Дима ударил ладонью по воде, взметнул в Аню веер брызг, однако та, по прежнему держась за колонну, успела увернуться, и вот вновь тянет Диме ручку, смеется:
- Довольно же проказить! Давайте, выбирайтесь!
И вот Дима протянул руку, а Аня обхватила ладошкой его указательный палец, и потянула вверх.
- Ну же. Ну же! - со смехом подбадривала она Дима, и, когда тот, ухватившись за колонну, наполовину выбрался из воды - неожиданно отпустила его указательный палец.
В результате Дима вновь плюхнулся в воду, но на этот раз стал выбираться сразу же. Аня, по прежнему мягко улыбаясь, молвила:
- Какой же вы, Дима, милый, забавный. А теперь - прощайте.
И вот Аня повернулась, и довольно быстро побежала.
Дима наполовину уже выбравшись из воды, наблюдал, как взметаются и опадают упругими волнами ее пышные волосы.
- Анечка! Анечка! Куда же вы? Постойте! - закричал он, и, сделавши последний рывок, выбрался в беседку. Бросился за нею.
Да... Попадись ему тогда навстречу милиция - непременно задержали бы Диму. Представьте себе такую картину: по набережной убегает девушка, а за ней гонится нечто высокое, тощее, насквозь мокрое; на каждом шаге каплями брызжущее, да еще оставляющее за собою мокрые следы! Но на Димино счастье, милиция ему навстречу не попалась, а сидевшие на лавке девушки сначала завизжали, а потом разразились диким хохотом.
А Дима все бежал за своей возлюбленной и выкрикивал ее имя.
Анечка же, неожиданно свернула на маленькую аллею, и, когда Дима забежал туда - ее уже нигде не было видно. Долго там бегал Дима, звал ее, но - никакого ответа. За время, пока он бегал, Дима даже и обсохнуть успел...
Когда он вернулся на набережную, наступил не поздний, но уже глубокий вечер. Воздух был густой, в парке знойный, а оттого люди шли сюда, к водной прохладе, прохаживались в темнеющих цветах по набережной, разговаривали, смеялись.
Не слышал Дима ни одного голоса - он сидел на берегу, свесивши ноги к воде; и слышал только одно - как стучит сердце, чувствовал, как с жаром наливаются в глазах его слезы. А смотрел он на небо. Солнце уже скрылось за домами, где-то там, далеко за мостом по которому он утром с таким пылом бежал. Небо стало густо-бардовым, а облака стали золотистыми, мягко очертанными горами.
Сколько же облаков было на небе! Дима, чувствуя, как щекам, будто по щекам, будто кто маленьким, теплым пальчиком проводит (то слезы катились) - смотрел неотрывно на эти облака, и от величия того, что видит, холодная дрожь пробивала Димино тело.
Все эти облака - и большие и малые, неспешно до того плывшие, пришли в оживленное движенье, будто стая сказочных или змеев уходящих вслед за солнцем.

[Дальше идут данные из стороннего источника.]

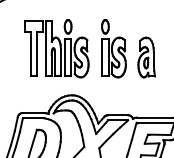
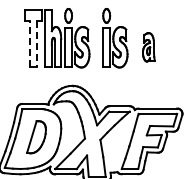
line: (30, 54) -> (30, 44), solid -> dashed
line: (36, 54) -> (36, 44), solid -> dashed
part: (146, 57) -> (148, 47), size x0.7

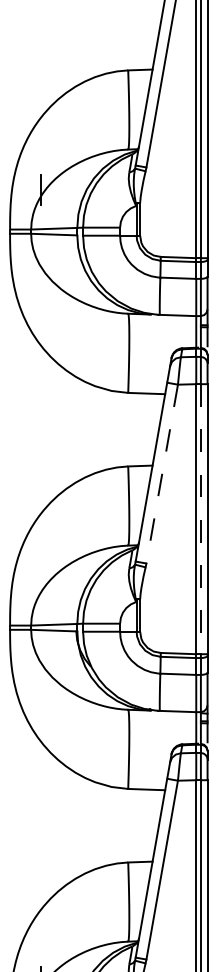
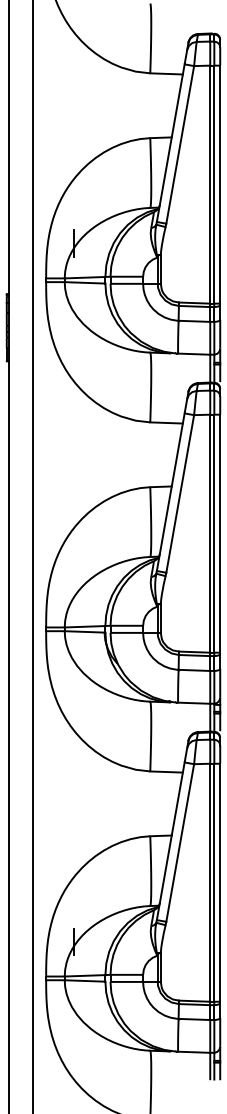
line: (162, 474) -> (180, 494), dashed -> solid
line: (201, 518) -> (214, 533), dashed -> solid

А они, и впрямь, были похожи теперь на летающих огромных, но совершенно невесомых, из детских снов пришедших созданий. И у каждого из них было теперь по два крыла, и каждое чуть вытянулось - даже многокилометровые тела приобрели неземное изящество. За всеми было не уследить, все не окинуть!

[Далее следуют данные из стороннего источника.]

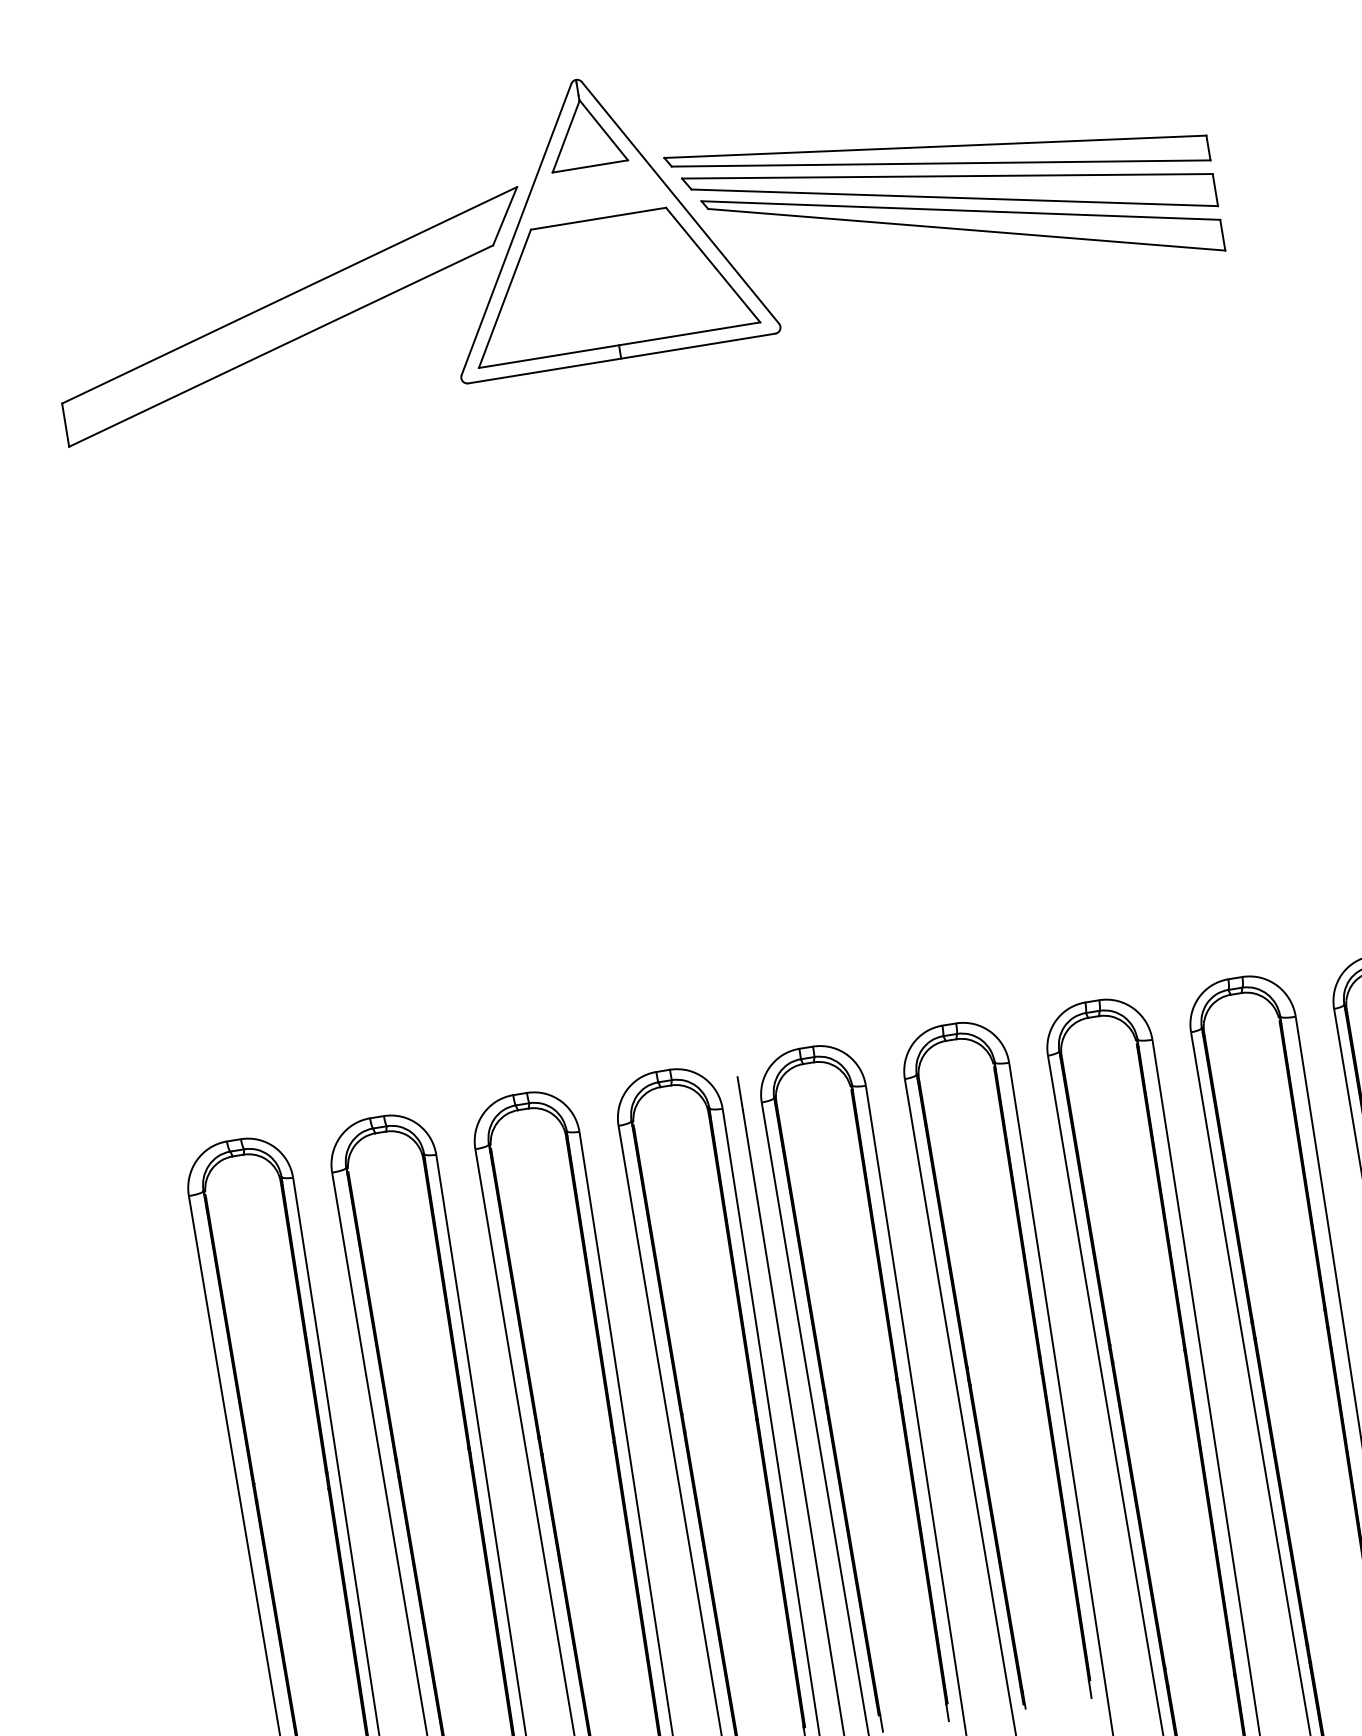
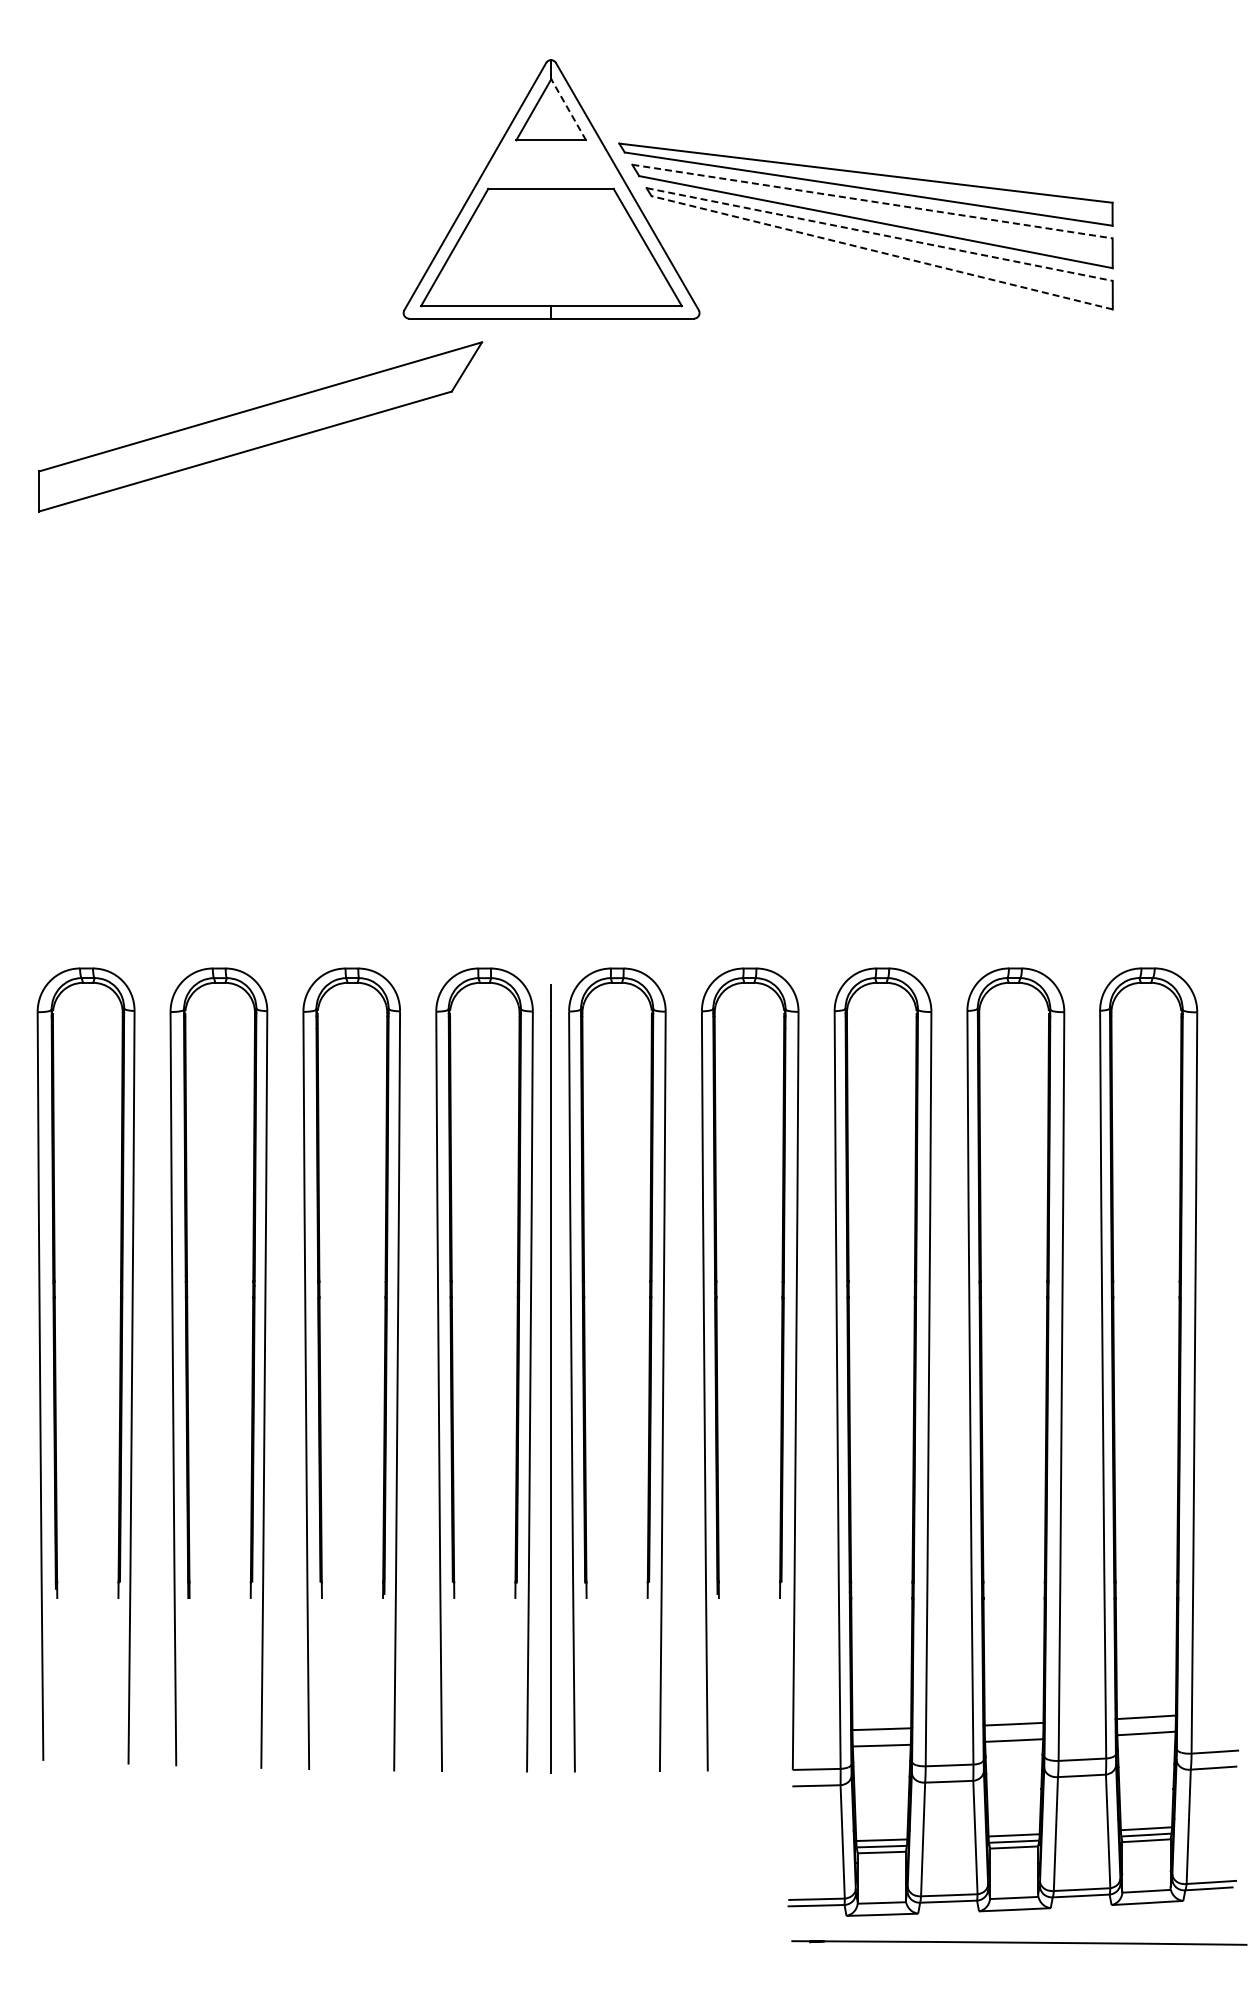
line: (603, 130) -> (568, 109), solid -> dashed
line: (947, 176) -> (872, 201), solid -> dashed
line: (960, 210) -> (879, 234), solid -> dashed
line: (967, 229) -> (882, 252), solid -> dashed
part: (292, 316) -> (260, 426), moved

Были там и небольшие облачка - птицы; они летели одно за другим ровной чередою, каждое со своим изгибом крыла. На их фоне, в отдалении рисовались темно-златые змеи исполины; где-то там, из хребта небывалых размеров высилось крыло, которое одно могло было обнять и набережную, да и, пожалуй, весь город. Один из красавцев змеев двигался как раз за мостом, и Дима поразился, как же он и впрямь похож на змея! Вот плавный изгиб шеи, вот вытянутая благородная голова, и, даже, видящийся на изгибе, под широкой бровью глаз его - выпуклый, ясно-золотистый, в отличии от всего остального, более темно тела. И все это - змей, драконы, птицы самые малые из которых были много больше высотных домов - все прибывало в непрерывном движенье; все изменялось, никто друг с другом и не соприкасался - все они, вольные, кажущиеся Диме очень печальными, летели вслед за уходящим днем.

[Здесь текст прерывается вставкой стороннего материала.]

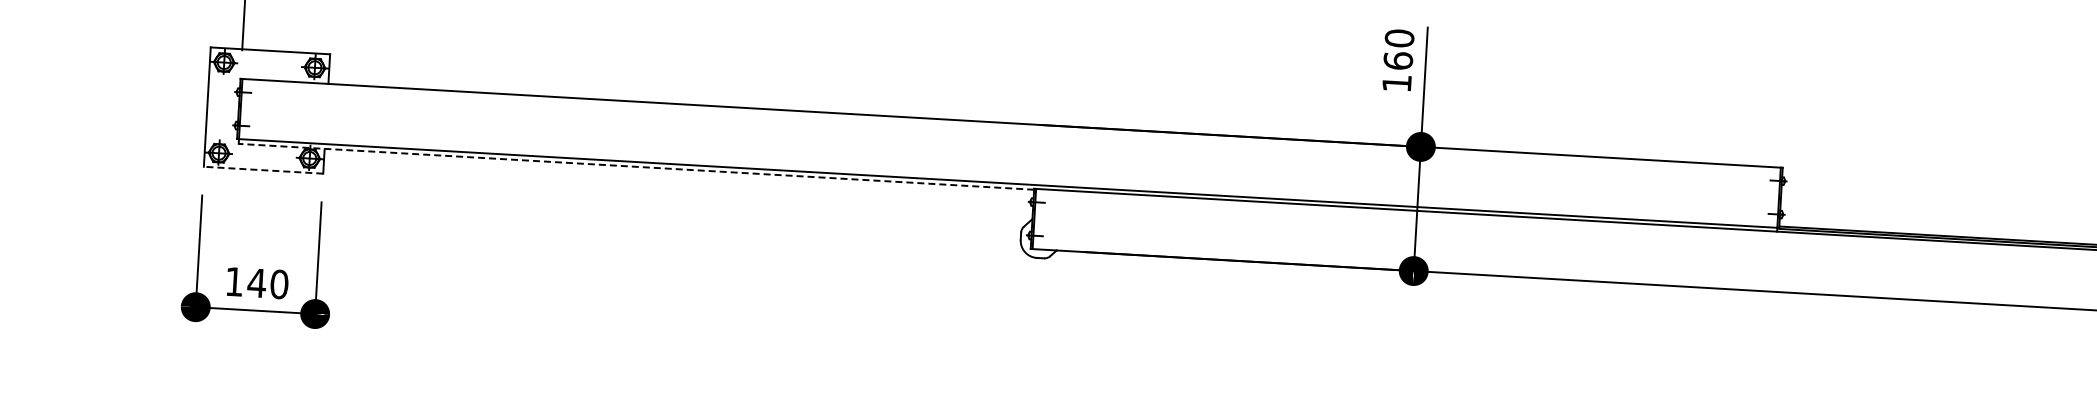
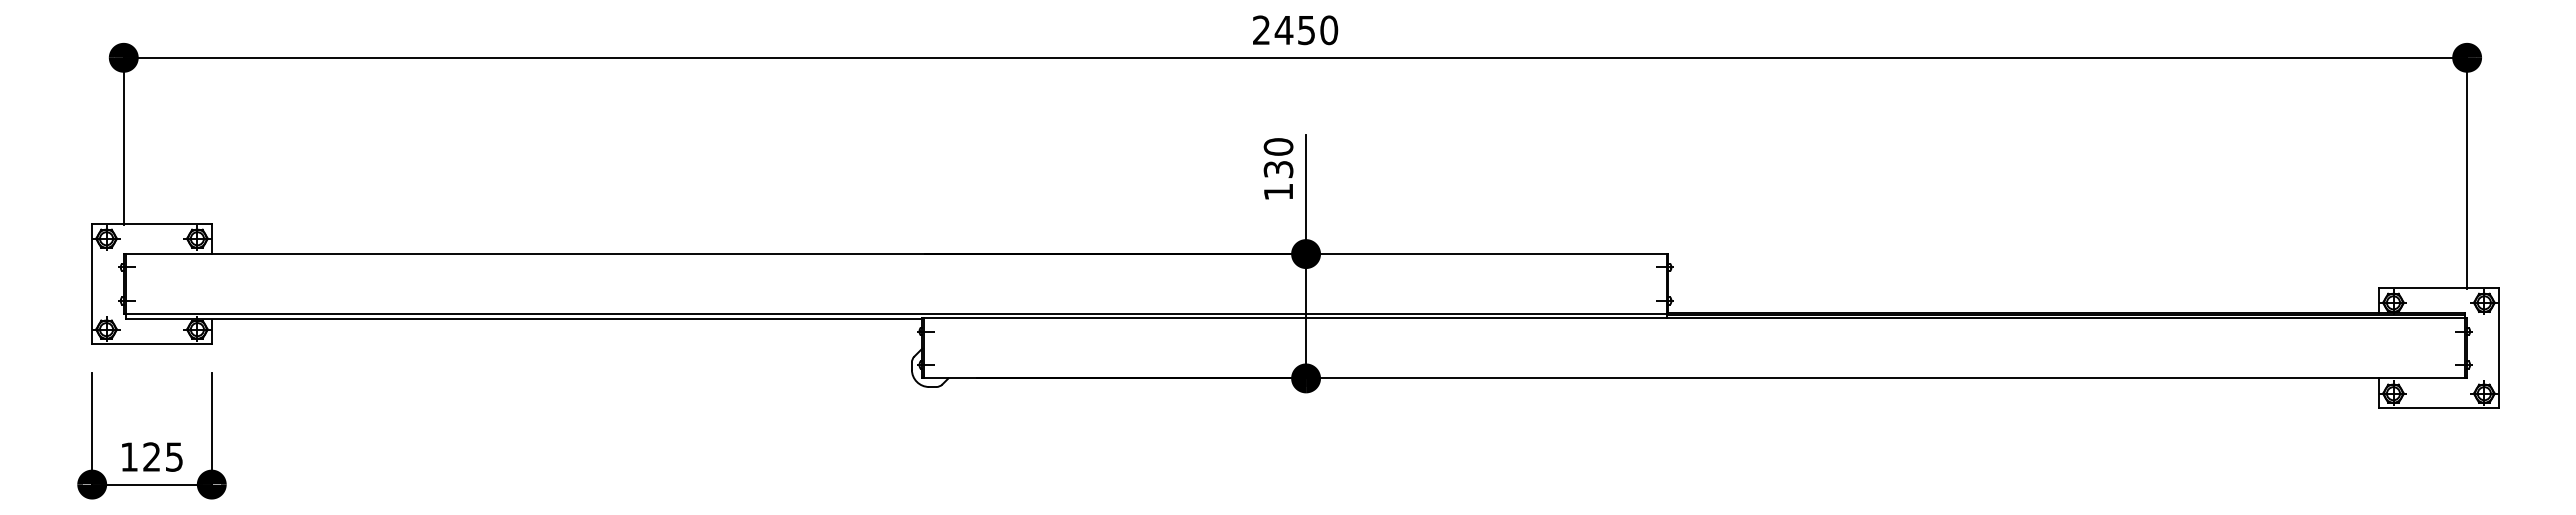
text: (1398, 60) -> (1278, 169), 160 -> 130
line: (635, 167) -> (523, 319), dashed -> solid
line: (264, 169) -> (152, 343), dashed -> solid
text: (267, 283) -> (162, 456), 140 -> 125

- Ах, как я хочу полететь с вами, милые облака. - прошептал Дима, и из глаз его катились все новые слезы. - Вы летите вслед за этим чудесным днем, таким днем второго которого уже не будет никогда. Никогда! Вы не хотите с ним расставаться, что ж - я прекрасно понимаю вас. Были бы у меня крылья, и я бы полетел вслед за вами, чтобы вновь и вновь видеть ее личико. Вновь и вновь смеяться также, чувствовать тоже. Ах, да разве вернешь теперь это? Таковое бывает лишь единожды в жизни... Зачем же жить теперь, когда я уже испытал все, что только можно испытать?
И в это мгновенье, на него повеял легкий аромат луговых цветов, ну а на плечо легла маленькая, теплая ладошка.
Голос который, конечно же, один, второго подобного которому нет во всем мироздании, теплом шепнул ему на ухо:
- Дима...
Он обернулся, и увидел прямо пред собою личико Анечки. Теперь она не улыбалась, была очень серьезна, и восхитительно прекрасна:
- Прошу прощения, за мою выходку. - негромко говорила.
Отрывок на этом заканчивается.